Hari pertama diisi oleh 3 pemateri. Kepala Desa Batuah, Abdul Rasyid, memaparkan pandangan umum tentang Desa Batuah dan tugas-tugas pengurus RT. Mulai dari melayani masyarakat hingga laporan pertanggung jawaban atas penggunaan dana yang dikelola yang bersumber dari Bantuan Keuangan Khusus Desa (BKKD) kepada RT.
“Memberikan pelayanan kepada masyarakat, harus adil. Tidak boleh membeda-bedakan, harus transparan, dan bisa dipertanggung jawabkan,” Kata Kepala Desa Batuah Abd Rasyid, kemarin.
Ia menyampaikan materi pelaporan dan pertanggungjawaban. Ia menjelaskan berkas-berkas yang harus dilengkapi dalam laporan RT, mulai dari dokumen administrasi, bukti kegiatan, hingga laporan keuangan yang akuntabel. Transparansi, menurutnya, menjadi bentuk tanggung jawab nyata RT kepada masyarakat.
“Jangan ada yang mencoba untuk mengakali laporan, kwitansi buatan, dokumentasi yang copy paste dari internet. Berikan laporan yang baik, karena suatu saat pasti akan diperanggung jawabkan. Jangan sampai, kegiatan kita berurusan dengan hukum,”ungkapnya.
Camat Loa Janan, Hery Rusnadi, hadir dengan materi penguatan kelembagaan. Hery Rusnadi menyampaikan penghargaan yang setinggi-tingginya kepada pengurus RT karena kerja samanya yang baik, sehingga Desa Batuah menjadi salah satu desa yang melahirkan banyak prestasi.

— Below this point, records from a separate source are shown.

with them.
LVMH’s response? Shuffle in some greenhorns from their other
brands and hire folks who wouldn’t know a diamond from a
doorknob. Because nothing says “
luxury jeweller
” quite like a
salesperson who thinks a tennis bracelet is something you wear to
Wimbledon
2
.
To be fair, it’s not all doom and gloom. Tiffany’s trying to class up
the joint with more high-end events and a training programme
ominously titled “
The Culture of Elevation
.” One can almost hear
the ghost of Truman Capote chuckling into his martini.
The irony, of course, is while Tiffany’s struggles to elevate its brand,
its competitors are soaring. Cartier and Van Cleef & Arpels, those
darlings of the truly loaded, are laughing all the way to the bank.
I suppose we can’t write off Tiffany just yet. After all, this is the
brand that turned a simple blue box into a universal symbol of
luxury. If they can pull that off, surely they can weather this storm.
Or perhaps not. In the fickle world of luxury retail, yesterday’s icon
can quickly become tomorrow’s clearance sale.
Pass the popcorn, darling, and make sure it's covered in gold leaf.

“Selamat Desa Batuah masuk 6 besar Desa Cinta Statistik tingkat nasional. Tentunya, tidak mungkin Batuah menang tanpa ada kerjasama yang baik antara Pemdes dan lembaganya, terutama RT,”ujarnya.

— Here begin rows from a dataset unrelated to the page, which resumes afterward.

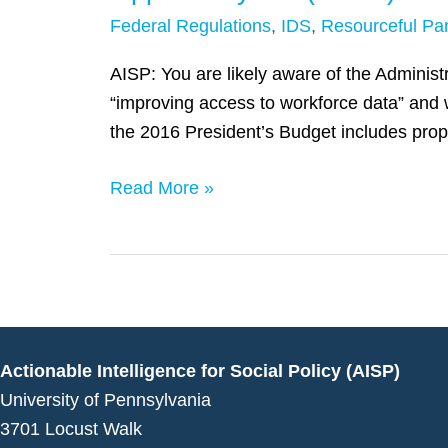
of
Federal Regulations
,
IDS
,
Resourceful Par
the
Workforce
AISP: You are likely aware of the Adminis
Data
“improving access to workforce data” and 
Quality
the 2016 President’s Budget includes pro
Campaign,
Answers
Read More »
Questions
from
the
AISP
Team
in
Actionable Intelligence for Social Policy (AISP)
Regards
University of Pennsylvania
to
3701 Locust Walk
President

Ia mengingatkan sejarah terbentuknya RT sebagai lembaga terdekat dengan warga, sekaligus menekankan pentingnya administrasi surat-menyurat dan tata kelola kelembagaan yang baik agar RT semakin tertib dan dipercaya.
“Saya juga mengingatkan sisi lain yang perlu diperhatikan RT, seperti menjaga lingkungan, mengawal pembangunan dan memastikan memberikan pelayanan kepada masyarakat,” imbuhnya.

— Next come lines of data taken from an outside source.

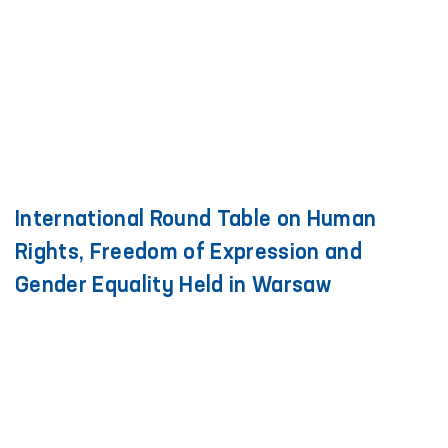
International Round Table on Human
Rights, Freedom of Expression and
Gender Equality Held in Warsaw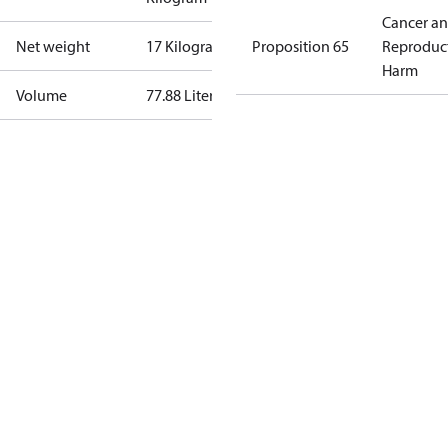
Cancer a
Net weight
17 Kilogram
Proposition 65
Reproduc
Harm
Volume
77.88 Liter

Hari pertama, sesi terakhir diisi oleh Sekretaris Kecamatan Loa Janan, Min Fiattin, yang membawakan materi pengelolaan keuangan berbasis program pembangunan RT. Ia memaparkan langkah-langkah pengelolaan mulai dari perencanaan anggaran, pencatatan, hingga penyusunan laporan. Ia juga mencontohkan program nyata yang bisa dibiayai dana RT, seperti peningkatan kebersihan lingkungan, pembangunan sarana, serta pemberdayaan warga.
Suasana pelatihan berlangsung hangat dan interaktif. Para peserta aktif bertanya dan berdiskusi, bahkan saat jeda istirahat. Kepala Desa Batuah menegaskan kembali bahwa RT adalah ujung tombak pelayanan masyarakat. Karena itu, Bimtek ini diharapkan benar-benar menjadi bekal untuk memperkuat kinerja, meningkatkan transparansi, dan mendorong inovasi pengurus RT di Desa Batuah.